The Senate Judiciary Committee will wrap up its fourth and final day of hearings on the nomination of Ketanji Brown Jackson to become the first Black woman on the Supreme Court.
Chairman Sen. Dick Durbin, D-Ill., is expected to hold the committee vote on April 4 to send the nomination to the full Senate.
Even if all 11 Republicans on the committee vote to block Jackson’s groundbreaking nomination, Democrats can still push it to the full Senate for approval.
“A tie vote doesn’t stop us,” Durbin declared late Wednesday night.
Legal interest groups, including the American Bar Association and civil rights organizations, will testify about Jackson’s qualifications for the court.

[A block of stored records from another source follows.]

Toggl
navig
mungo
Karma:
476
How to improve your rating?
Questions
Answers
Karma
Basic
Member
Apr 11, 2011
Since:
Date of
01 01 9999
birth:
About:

In contrast, conservative outside groups will likely warn about her liberal views.
The more high-minded debate comes after a marathon two-day barrage of questioning from senators that some GOP lawmakers occasionally turned into a circus with repeated interruptions and outlandish lines of questioning and props.
The GOP criticism at her confirmation hearing was punctuated with effusive praise from Democrats, and by reflections on the historic nature of her nomination.
None was more riveting than Sen. Cory Booker, D-N.J., who drew tears from Jackson when he praised her as a credit to their African-American ancestors.
“I know what it’s taken for you to sit here in this seat,” he said. “You have earned this spot.”
Jackson, a respected appeals court judge, would become the third African American to sit on the court and only the sixth woman in its 233-year history.